“The price of lords-a-leaping and ladies dancing has spiked this holiday season, but other items mentioned in the carol “The Twelve Days of Christmas” still cost the same as they did last year.
Buying one set of the gifts mentioned in each verse costs $27,393 in stores, or 7.7 percent more than last year, according to the so-called Christmas Price Index that PNC Wealth Management updates annually. And if you buy all 364 items repeated throughout the carol, you’ll pay $114,651 — 6.9 percent more than last year.
Last-minute shoppers who turn to the Internet will pay even more for all the gifts — about $173,000.”
The swans are the most expensive item at $1,000 each. The eight maids-a-milking still cost a total of just $58 because the federal minimum wage hasn’t risen in a while. At $7.25 each, they’re the least expensive gifts in the song.
And in 1984 when this important survey/statistic was begun, seven swans cost $7,000 that year, the same as today, while the cost of a single partridge went from $12.57 to $15 during the same period. One pear tree to put that partridge in? Thirty years ago it cost $19.95, but will now set you back $184. Times 12.
The cost of nine ladies dancing is now $7,553, or 20 percent more than last year’s $6,294, while 10 lords-a-leaping jumped 10 percent, to $5,243.

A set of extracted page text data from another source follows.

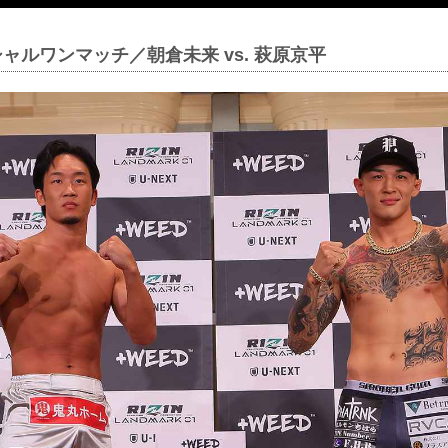
シャルワンマッチ／朝倉未来 vs. 萩原京平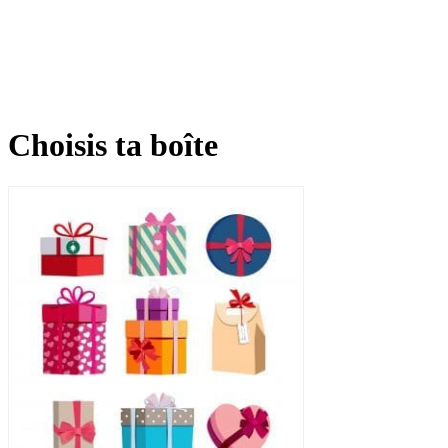
Choisis ta boîte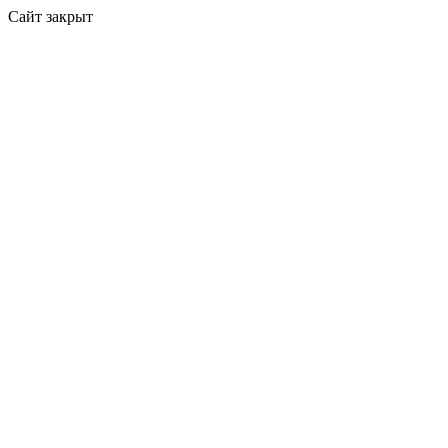
Сайт закрыт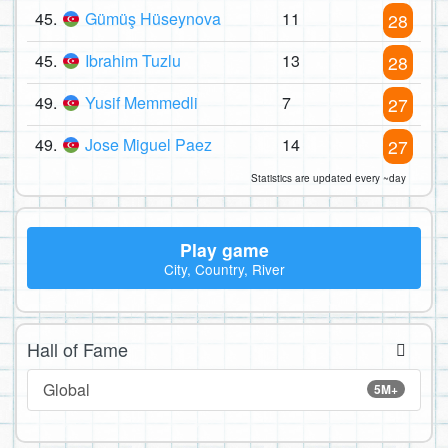
45.
Gümüş Hüseynova
11
28
45.
Ibrahim Tuzlu
13
28
49.
Yusif Memmedli
7
27
49.
Jose Miguel Paez
14
27
Statistics are updated every ~day
Play game
City, Country, River
Hall of Fame
Global
5M+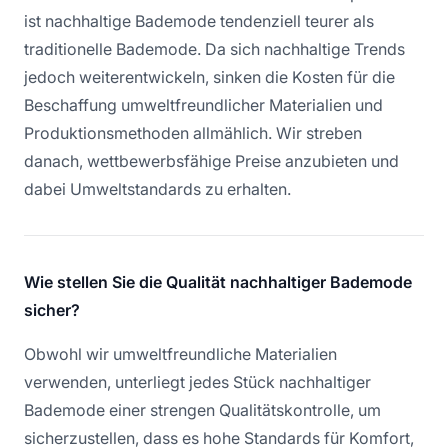
ist nachhaltige Bademode tendenziell teurer als
traditionelle Bademode. Da sich nachhaltige Trends
jedoch weiterentwickeln, sinken die Kosten für die
Beschaffung umweltfreundlicher Materialien und
Produktionsmethoden allmählich. Wir streben
danach, wettbewerbsfähige Preise anzubieten und
dabei Umweltstandards zu erhalten.
Wie stellen Sie die Qualität nachhaltiger Bademode
sicher?
Obwohl wir umweltfreundliche Materialien
verwenden, unterliegt jedes Stück nachhaltiger
Bademode einer strengen Qualitätskontrolle, um
sicherzustellen, dass es hohe Standards für Komfort,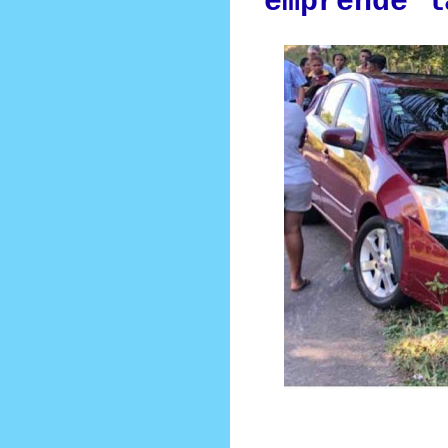
emprende l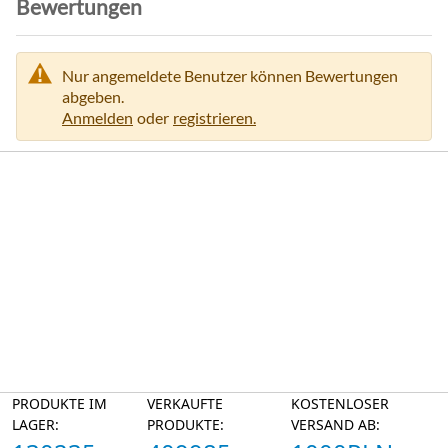
Bewertungen
Nur angemeldete Benutzer können Bewertungen
abgeben.
Anmelden
oder
registrieren.
PRODUKTE IM
VERKAUFTE
KOSTENLOSER
LAGER:
PRODUKTE:
VERSAND AB: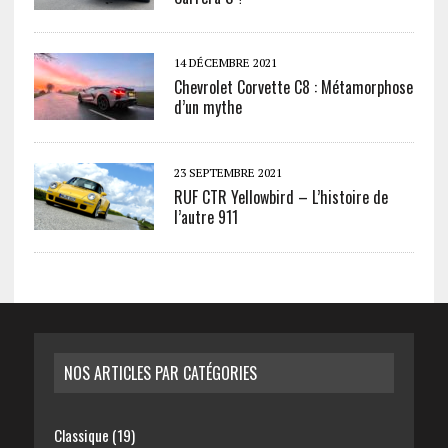
14 DÉCEMBRE 2021
Chevrolet Corvette C8 : Métamorphose
d’un mythe
23 SEPTEMBRE 2021
RUF CTR Yellowbird – L’histoire de
l’autre 911
NOS ARTICLES PAR CATÉGORIES
Classique
(19)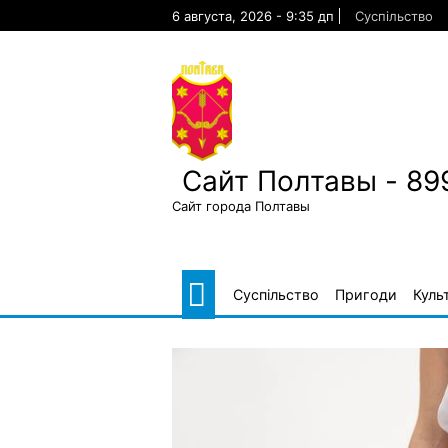
Skip
6 августа, 2026 - 9:35 дп
Суспільство
to
content
Сайт Полтавы - 89
Сайт города Полтавы
Суспільство
Пригоди
Куль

So, before you go out and get me twelve drummers drumming, six geese a-laying or three French hens, remember that in the long run, the cost of a flat screen, Hi Def, 3-D TV, with a built in blue-ray DVD player, just might be cheaper in the long run. And I won’t have to feed the TV, which I would have to do for the hens, the geese and the drummers. The cost of food isn’t figured in to these stats, just so you know.